▸ Work required
Rewrite the material below, replacing "city" with "locality" and leaving everything else unchanged. Omit the pictures from your output.

Dataset items
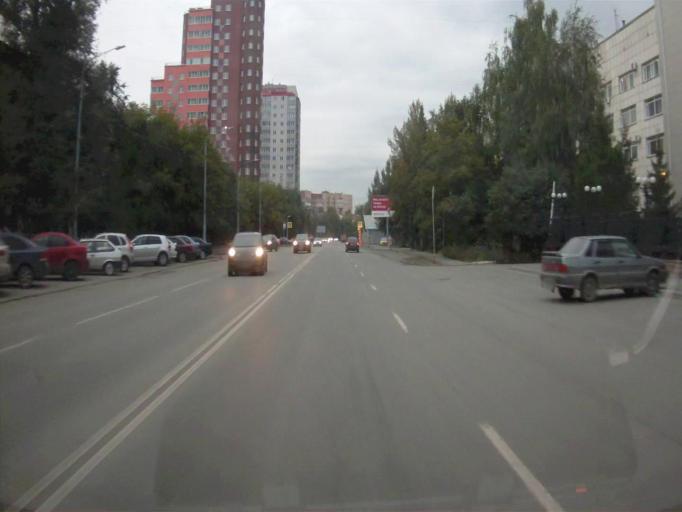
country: RU
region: Chelyabinsk
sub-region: Gorod Chelyabinsk
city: Chelyabinsk
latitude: 55.1503
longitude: 61.3985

▸ Response to this task
country: RU
region: Chelyabinsk
sub-region: Gorod Chelyabinsk
locality: Chelyabinsk
latitude: 55.1503
longitude: 61.3985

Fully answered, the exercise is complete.